Hoe je daar staat. Met je weerspiegeling in het donkere raam waar de regen vanaf druipt. Een kop koffie in je hand, je ogen starend in het niks, je uitdrukking in elk geval niet meer die van half hoopvol en ‘hoi-achtig’, zoals je altijd naar jezelf kijkt als je net al je make-up hebt opgedaan en voor de laatste keer kijkt of het kan.

Je maakt je niet meer op om iets speciaals uit te stralen; je maakt je op zodat je kunt doorgaan voor een normaal iemand.

‘Hallo’, zegt je opgemaakte jij, ‘ik ben een normaal iemand die normaal zal reageren, verwelkomend zelfs, op alles wat er om mij heen gebeurt en niks zal mij uit het veld slaan.

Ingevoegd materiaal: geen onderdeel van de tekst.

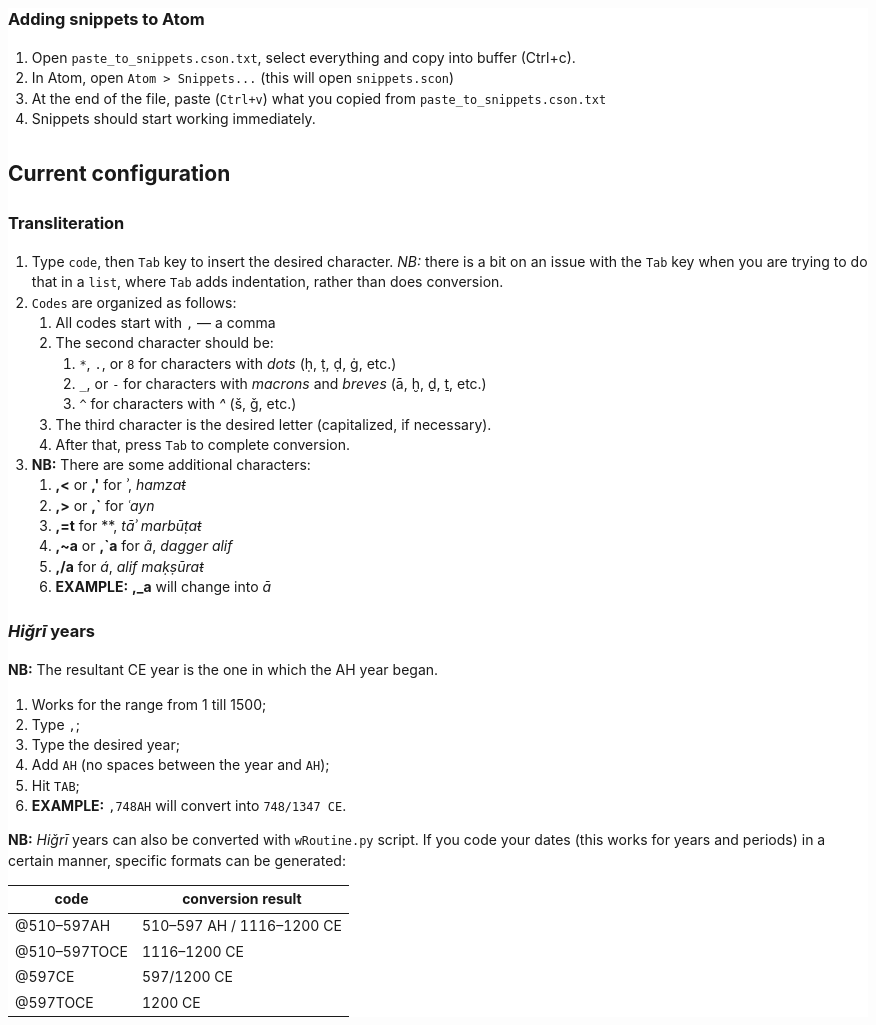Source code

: ### Adding snippets to Atom

1. Open `paste_to_snippets.cson.txt`, select everything and copy into buffer (Ctrl+c).
2. In Atom, open `Atom > Snippets...` (this will open `snippets.scon`)
3. At the end of the file, paste (`Ctrl+v`) what you copied from `paste_to_snippets.cson.txt`
4. Snippets should start working immediately.

## Current configuration

### Transliteration

1. Type `code`, then `Tab` key to insert the desired character. *NB:* there is a bit on an issue with the `Tab` key when you are trying to do that in a `list`, where `Tab` adds indentation, rather than does conversion.
2. `Codes` are organized as follows:
	1. All codes start with `,` — a comma
	2. The second character should be:
		1. `*`, `.`, or `8` for characters with *dots* (ḥ, ṭ, ḍ, ġ, etc.)
		2. `_`, or `-` for characters with *macrons* and *breves* (ā, ḫ, ḏ, ṯ, etc.)
		3. `^` for characters with *^* (š, ǧ, etc.)
	3. The third character is the desired letter (capitalized, if necessary).
	4. After that, press `Tab` to complete conversion.
3. **NB:** There are some additional characters:
	1. **,<** or **,'** for *ʾ*, *hamzaŧ*
	2. **,>** or **,\`** for *ʿayn*
	3. **,=t** for **, *tāʾ marbūṭaŧ*
	4. **,~a** or **,`a** for *ã*, *dagger alif*
	5. **,/a** for *á*, *alif maḳṣūraŧ*
	6. **EXAMPLE:** **,_a** will change into *ā*

### *Hiǧrī* years

**NB:** The resultant CE year is the one in which the AH year began.

1. Works for the range from 1 till 1500;
2. Type `,`;
3. Type the desired year;
4. Add `AH` (no spaces between the year and `AH`);
5. Hit `TAB`;
6. **EXAMPLE:** `,748AH` will convert into `748/1347 CE`.

**NB:** *Hiǧrī* years can also be converted with `wRoutine.py` script. If you code your dates (this works for years and periods) in a certain manner, specific formats can be generated:

| code       |  conversion result |
|-----------|----------------------|
| @510–597AH | 510–597 AH / 1116–1200 CE 
| @510–597TOCE | 1116–1200 CE |
| @597CE | 597/1200 CE |
| @597TOCE | 1200 CE |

Kom maar op!’

Als je maar wel af en toe een beetje uit het raam kan staren.

“Blijkt dus dat er vanmiddag wel een vergadering is,” zegt een collega.

Ze is achter je gaan staan. Je ziet haar in het raam. Haar gezichtsuitdrukking is wĂšl hoopvol en ‘hoi-achtig’, want zij is deze communicatie begonnen. Ze wil even contact. Waarom weet je niet. Je glimlacht. Het ziet er erg stroef uit, maar het is alles wat je hebt.

“Waarom staan hier overal computers als niemand het benul heeft om eens een agenda door te mailen?” vraagt de collega.

Je glimlacht weer. Om de grap. Die geen grap is.

Straks zal je in de vergadering zitten. Zo noem je dat. ‘Ik zit in een vergadering.’ Dat klinkt altijd een beetje alsof iedereen in stilte aan een grote tafel zit te wachten totdat de vergadering is afgelopen. Om dan weer over te gaan tot de orde van de dag.

De vergadering wordt dit keer voorgezeten door Natasja. Natasja komt net van haar opleiding en snapt hoe ze met Prezi mooie presentaties kan maken. Ze kijkt er altijd erg trots bij, daar heeft ze geen make-up voor nodig. Ze zegt ook altijd: ‘Ik heb even een Prezi gemaakt.’

En daarna drukt ze op een knopje en dan zegt ze: ‘Om het even helemaal helder te krijgen.’

Je denkt dan altijd dat je het al helder had, ook zonder presentatie, maar het is wel duidelijk dat niet iedereen die mening is toegedaan, want er wordt instemmend geknikt. Fijn hoor, die Prezi. En zo mooi ook.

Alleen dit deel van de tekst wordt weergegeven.